Vitamin D

Vitamin D for osteoporosis, diabetes and cancer

Many people already know that vitamin D can be important for controlling the absorption of calcium and phosphate from the intestine and its storage in the bones.

Recent studies show that the effect of vitamin D goes far beyond mere prevention of osteoporosis. It was thus observed that the breast cancer risk in women who consumed a large amount of vitamin D was only half that of those who consumed little of the substance. Similar observations have been made by scientists in prostate, colon and lymph cell tumors. In addition, infection susceptibility, high blood pressure, diabetes and multiple sclerosis seem to be associated with vitamin D deficiency.

There are also indications that men's cycle disorders and hormone synthesis in men are caused by vitamin D deficiency and can be successfully treated by vitamin D supplementation. In patients with suspected osteoporosis or planned therapy, the determination may be very useful.

Even unclear muscle problems can be the result of vitamin D deficiency. A measurement of the vitamin D level seems to make sense even if there is a high level of suspicion; there are initial indications of a negative effect with high levels, so it is not recommended to take large amounts of vitamin D without a critical dose. Vitamin D storage is most likely to be represented by the measurement of 25-OH vitamin D.

A study by the Robert Koch Institute shows that more than half of Germans are under-supplied with vitamin D. Over 80% consume less vitamin D than recommended.

The vitamin D content in food seems far from sufficient to meet the needs.

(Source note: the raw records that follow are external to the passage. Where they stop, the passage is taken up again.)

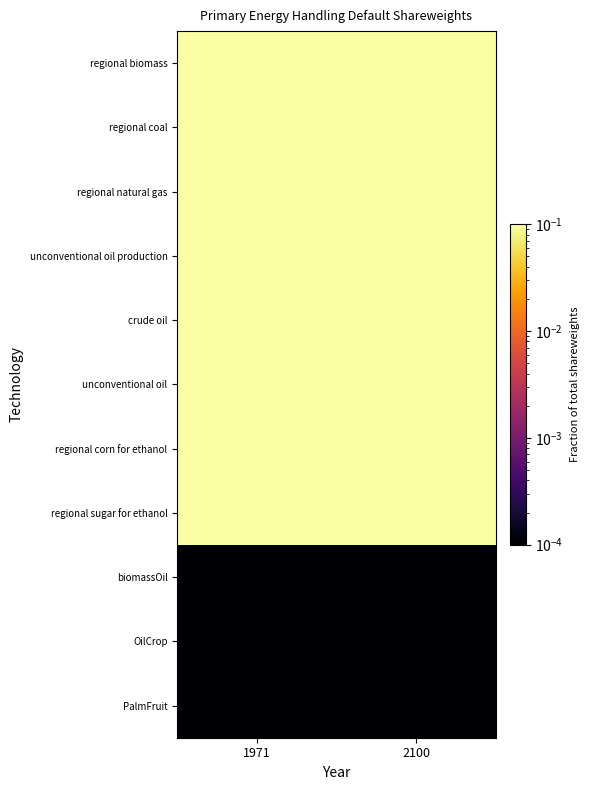

List the series in order of their peak value, lowest first.

biomassOil, OilCrop, PalmFruit, regional biomass, regional coal, regional natural gas, unconventional oil production, crude oil, unconventional oil, regional corn for ethanol, regional sugar for ethanol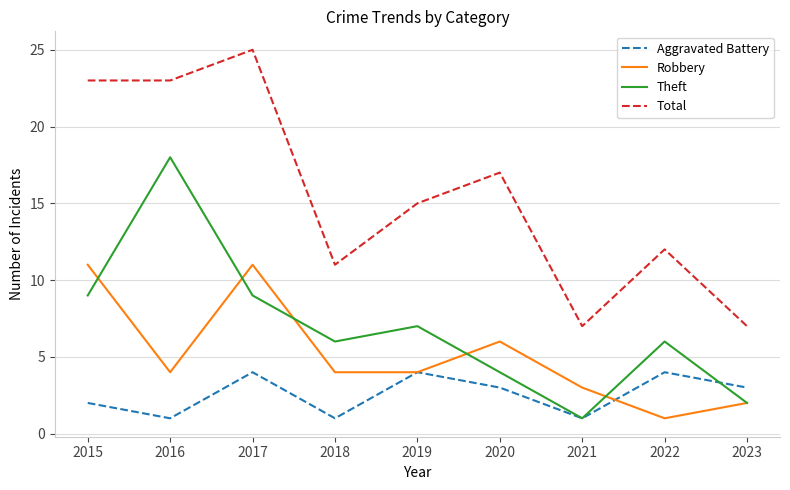

True or false: Theft and Total intersect in this chart.

False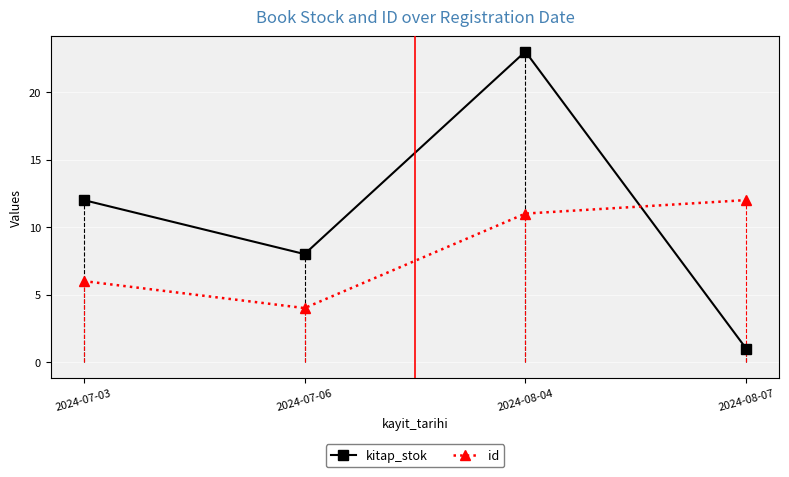

True or false: id and kitap_stok intersect in this chart.

True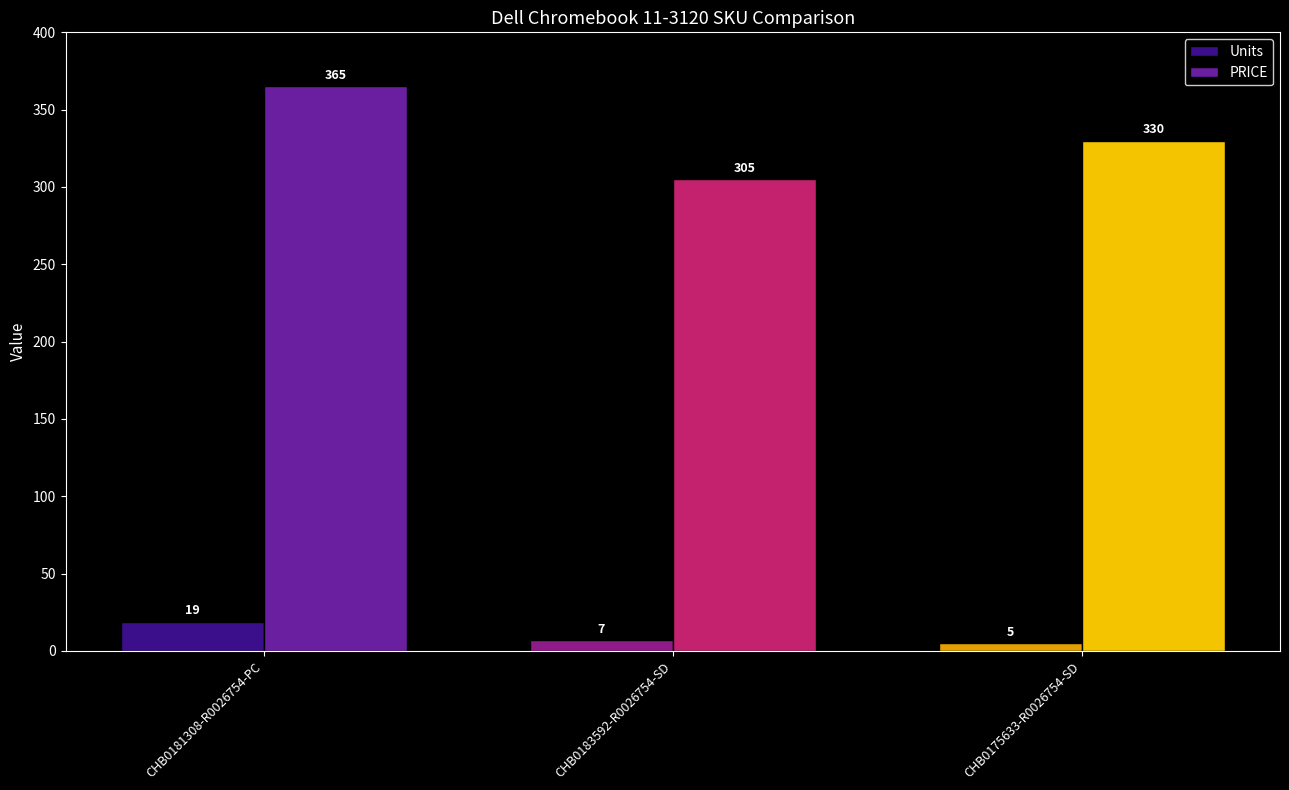

How many series are shown in this chart?

2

In addition to offal (liver and kidney), vitamin D-containing foods are also vital mushrooms (eg shiitake) as well as fatty fish and eggs.

There are three ways to counteract vitamin D deficiency:

1.Sunlight

2.Artificial UVB light

3.Vitamin D intake

The common recommendation: "15 to 30 minutes a day in the fresh air" does not seem to be sufficient. Between November and March, the sun does not seem strong enough to stimulate vitamin D production. For example, a study by the Heidelberg University Hospital shows that in the winter months, 75% of the women examined suffer from vitamin D deficiency, and one in three women even has a severe vitamin D deficiency. 209 women between the ages of 14 and 86 were examined. But even in summer many people do not spend enough time outdoors.

A determination of vitamin D, e.g. at the annual screening, is an important contribution to your health!